O consumidor deve guardar documentos e informações que comprovem a tentativa de solucionar o problema anteriormente. 

“É importante que, desde o começo, quando o consumidor fez a reclamação administrativa, ele guarde as provas que confirmem que ele procurou resolver seu problema com a empresa e esta não atendeu sua demanda de forma satisfatória”, pontua Marchetti. “Nesse caso, o juiz tende a ter um posicionamento a favor do consumidor.” 

O advogado Érico Duarte observa ainda que, desde 2009, “há uma tendência de os tribunais acatarem a teoria do desvio produtivo do consumidor em suas decisões”. A ideia defende que o consumidor deve ser indenizado pelo investimento de tempo e esforço para resolver problemas não atendidos pelas empresas.

 

Quando a cobrança por cancelar o contrato é abusiva?

Cobranças indevidas ao cancelar ou alterar contratos correspondem a 14% do total de queixas contra as empresas de telecomunicações.
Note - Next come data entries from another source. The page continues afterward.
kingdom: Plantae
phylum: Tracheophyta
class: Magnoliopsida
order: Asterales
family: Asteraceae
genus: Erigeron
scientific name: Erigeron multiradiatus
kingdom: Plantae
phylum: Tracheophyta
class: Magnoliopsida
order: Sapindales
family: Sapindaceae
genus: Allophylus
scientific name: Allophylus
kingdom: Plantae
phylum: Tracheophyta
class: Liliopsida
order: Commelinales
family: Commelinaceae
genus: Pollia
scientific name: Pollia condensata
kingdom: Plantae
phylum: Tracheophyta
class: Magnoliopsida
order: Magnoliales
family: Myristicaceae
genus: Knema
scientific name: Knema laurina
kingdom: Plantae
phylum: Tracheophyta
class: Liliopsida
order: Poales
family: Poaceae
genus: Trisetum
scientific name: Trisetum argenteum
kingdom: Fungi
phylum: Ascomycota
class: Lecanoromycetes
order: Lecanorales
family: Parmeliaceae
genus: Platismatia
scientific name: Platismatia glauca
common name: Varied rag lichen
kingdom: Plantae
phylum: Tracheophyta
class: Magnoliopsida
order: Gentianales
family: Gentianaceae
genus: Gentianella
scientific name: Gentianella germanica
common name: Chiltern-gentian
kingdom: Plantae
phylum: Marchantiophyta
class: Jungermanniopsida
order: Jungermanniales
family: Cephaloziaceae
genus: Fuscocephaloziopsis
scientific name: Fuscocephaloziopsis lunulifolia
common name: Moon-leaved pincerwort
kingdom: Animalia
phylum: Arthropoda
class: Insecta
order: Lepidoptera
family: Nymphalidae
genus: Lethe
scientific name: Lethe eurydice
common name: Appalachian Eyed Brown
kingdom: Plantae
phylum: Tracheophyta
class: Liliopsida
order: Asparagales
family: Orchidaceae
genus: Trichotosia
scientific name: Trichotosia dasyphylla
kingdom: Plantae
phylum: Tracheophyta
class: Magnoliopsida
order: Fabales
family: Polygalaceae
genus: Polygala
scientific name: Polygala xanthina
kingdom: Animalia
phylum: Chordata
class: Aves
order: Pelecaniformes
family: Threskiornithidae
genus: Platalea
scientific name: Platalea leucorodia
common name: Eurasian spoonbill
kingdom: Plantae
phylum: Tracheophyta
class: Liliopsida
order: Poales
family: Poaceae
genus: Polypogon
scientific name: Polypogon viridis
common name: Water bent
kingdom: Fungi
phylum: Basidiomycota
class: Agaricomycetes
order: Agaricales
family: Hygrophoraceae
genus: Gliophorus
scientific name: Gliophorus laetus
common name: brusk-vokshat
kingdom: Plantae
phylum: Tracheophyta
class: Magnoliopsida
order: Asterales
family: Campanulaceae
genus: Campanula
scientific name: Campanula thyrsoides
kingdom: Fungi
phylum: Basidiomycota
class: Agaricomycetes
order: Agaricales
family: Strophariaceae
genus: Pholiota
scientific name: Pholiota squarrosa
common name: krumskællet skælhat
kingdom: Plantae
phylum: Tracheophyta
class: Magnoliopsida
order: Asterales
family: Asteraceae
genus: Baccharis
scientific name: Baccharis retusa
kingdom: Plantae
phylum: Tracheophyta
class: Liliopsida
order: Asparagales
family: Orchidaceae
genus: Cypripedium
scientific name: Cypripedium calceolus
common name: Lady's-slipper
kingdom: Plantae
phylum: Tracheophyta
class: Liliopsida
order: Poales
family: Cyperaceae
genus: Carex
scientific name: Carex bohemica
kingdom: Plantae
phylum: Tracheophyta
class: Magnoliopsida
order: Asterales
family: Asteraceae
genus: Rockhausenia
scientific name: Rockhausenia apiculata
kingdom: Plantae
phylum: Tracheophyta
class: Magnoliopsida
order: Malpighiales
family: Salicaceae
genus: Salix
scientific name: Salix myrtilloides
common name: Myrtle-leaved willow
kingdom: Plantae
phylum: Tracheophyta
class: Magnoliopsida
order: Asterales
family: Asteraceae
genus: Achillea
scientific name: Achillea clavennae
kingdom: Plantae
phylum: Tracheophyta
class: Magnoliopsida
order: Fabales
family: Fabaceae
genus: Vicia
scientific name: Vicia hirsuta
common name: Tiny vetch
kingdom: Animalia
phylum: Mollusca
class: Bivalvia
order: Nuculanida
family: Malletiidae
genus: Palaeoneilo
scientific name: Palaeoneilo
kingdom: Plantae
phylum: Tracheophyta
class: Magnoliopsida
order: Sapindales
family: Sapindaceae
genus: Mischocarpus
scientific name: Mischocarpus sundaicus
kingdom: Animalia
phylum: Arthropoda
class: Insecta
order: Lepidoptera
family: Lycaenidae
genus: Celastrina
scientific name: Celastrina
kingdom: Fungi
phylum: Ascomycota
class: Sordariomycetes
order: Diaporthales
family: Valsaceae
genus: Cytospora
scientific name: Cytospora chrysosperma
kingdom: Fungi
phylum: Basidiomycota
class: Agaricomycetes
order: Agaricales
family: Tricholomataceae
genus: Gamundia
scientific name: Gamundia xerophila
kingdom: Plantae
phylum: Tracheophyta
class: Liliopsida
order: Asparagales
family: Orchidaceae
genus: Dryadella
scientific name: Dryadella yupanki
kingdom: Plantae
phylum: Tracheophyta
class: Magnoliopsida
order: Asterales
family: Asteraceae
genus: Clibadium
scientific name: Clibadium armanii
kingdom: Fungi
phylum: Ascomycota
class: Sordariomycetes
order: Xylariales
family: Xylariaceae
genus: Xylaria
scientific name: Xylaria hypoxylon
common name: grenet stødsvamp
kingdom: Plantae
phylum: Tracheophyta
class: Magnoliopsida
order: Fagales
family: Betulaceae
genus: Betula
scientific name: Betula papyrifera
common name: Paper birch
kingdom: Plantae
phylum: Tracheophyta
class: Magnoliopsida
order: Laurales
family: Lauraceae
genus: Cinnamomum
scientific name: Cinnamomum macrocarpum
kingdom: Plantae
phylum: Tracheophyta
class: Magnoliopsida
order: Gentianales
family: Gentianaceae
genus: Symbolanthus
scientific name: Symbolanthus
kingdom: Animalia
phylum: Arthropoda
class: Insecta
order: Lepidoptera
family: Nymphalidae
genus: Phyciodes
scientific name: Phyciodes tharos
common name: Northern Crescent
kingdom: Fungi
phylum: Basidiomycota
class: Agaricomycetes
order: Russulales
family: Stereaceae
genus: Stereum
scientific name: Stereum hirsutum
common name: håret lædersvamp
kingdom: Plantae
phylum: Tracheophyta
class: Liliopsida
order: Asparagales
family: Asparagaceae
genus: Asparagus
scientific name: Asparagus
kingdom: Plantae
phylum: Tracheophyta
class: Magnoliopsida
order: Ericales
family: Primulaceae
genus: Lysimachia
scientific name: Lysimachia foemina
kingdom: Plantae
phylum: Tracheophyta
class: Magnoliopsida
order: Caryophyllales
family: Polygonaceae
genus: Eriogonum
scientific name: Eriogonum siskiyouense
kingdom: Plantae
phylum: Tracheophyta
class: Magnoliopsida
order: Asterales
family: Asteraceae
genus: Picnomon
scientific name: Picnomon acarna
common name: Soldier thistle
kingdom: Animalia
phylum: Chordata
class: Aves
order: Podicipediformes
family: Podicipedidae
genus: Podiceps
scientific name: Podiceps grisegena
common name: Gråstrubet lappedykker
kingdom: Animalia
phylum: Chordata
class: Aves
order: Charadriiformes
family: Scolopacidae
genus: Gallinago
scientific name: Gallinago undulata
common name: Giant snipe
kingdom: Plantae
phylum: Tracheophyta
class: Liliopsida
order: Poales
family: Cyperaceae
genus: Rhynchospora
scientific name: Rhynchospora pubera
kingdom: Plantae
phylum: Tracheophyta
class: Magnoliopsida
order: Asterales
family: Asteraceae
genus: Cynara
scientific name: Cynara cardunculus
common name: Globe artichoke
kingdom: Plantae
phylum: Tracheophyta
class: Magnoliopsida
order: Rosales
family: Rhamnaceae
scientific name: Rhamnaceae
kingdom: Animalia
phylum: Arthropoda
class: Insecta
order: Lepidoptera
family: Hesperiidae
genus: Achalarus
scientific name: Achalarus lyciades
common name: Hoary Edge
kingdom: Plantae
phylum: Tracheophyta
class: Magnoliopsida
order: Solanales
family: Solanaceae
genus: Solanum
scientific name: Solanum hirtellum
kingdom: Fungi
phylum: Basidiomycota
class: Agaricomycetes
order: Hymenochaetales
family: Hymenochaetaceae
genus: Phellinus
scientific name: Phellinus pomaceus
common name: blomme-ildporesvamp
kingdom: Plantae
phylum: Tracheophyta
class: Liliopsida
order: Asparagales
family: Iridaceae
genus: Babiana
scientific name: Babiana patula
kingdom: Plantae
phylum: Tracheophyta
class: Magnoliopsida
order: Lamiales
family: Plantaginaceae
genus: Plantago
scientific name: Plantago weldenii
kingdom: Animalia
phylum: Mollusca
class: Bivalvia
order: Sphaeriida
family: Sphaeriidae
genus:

Mas como saber quando a cobrança é realmente indevida?

Igor Marchetti diz que as multas podem ser questionadas pelo consumidor se forem desproporcionais ao valor do serviço contrato. “O Idec considera que o valor de rescisão não pode ultrapassar 10% do somatório das parcelas restantes”, explica. 

Assim, se você tem vínculo de um ano com uma empresa e ainda restam 6 parcelas de R$ 50 reais (R$ 300) para cumprir o contrato, a multa pela rescisão não pode ultrapassar R$ 30 reais, ou seja, um décimo do valor devido, segundo o entendimento do Idec. 

Quando a qualidade do serviço não corresponde ao prometido na oferta, o Código de Defesa do Consumidor prevê a possibilidade de o cliente rescindir o contrato sem pagar multa. “Nessa situação, quem está descumprindo o contrato é a empresa, porque não ofereceu o prometido ao consumidor”, defende Duarte.  

O que dizem as empresas?

Procurada pelo Estado, a TIM respondeu em nota que “segue priorizando a satisfação dos clientes e a redução das reclamações recebidas. A companhia continuará trabalhando com foco em inovação e na constante evolução das plataformas de relacionamento, principalmente no atendimento digital, oferecendo mais conveniência aos clientes”. 

A Vivo/Telefônica afirmou que “o foco no cliente é prioridade e que apresenta índice de 92,8% de resolutividade de reclamações preliminares junto à plataforma consumidor.gov, entre janeiro e agosto de 2019. A empresa registra, no mesmo período, a nota 4,2 no índice de satisfação, em uma escala até 5. Tudo isso confere à Vivo a liderança no ranking de satisfação e resolutividade”. 

A Claro/NET apontou que “trabalha constantemente para garantir a melhor experiência em serviços aos seus clientes, sejam eles de serviços móveis ou fixos, em todas as suas modalidades de atendimento. No portal Consumidor.gov.br, por exemplo, 100% das reclamações são respondidas no prazo estabelecido e contam com alto índice de resolutividade. Nos últimos anos, diversas iniciativas foram adotadas pela operadora dentro de um processo constante de melhoria. Entre elas, investimentos em sistemas de atendimento, gestão de fornecedores com foco na qualidade, opções de atendimento multiplataformas e simplificação do portfólio de produtos, faturas e reestruturação do modelo de atendimento do Call Center.”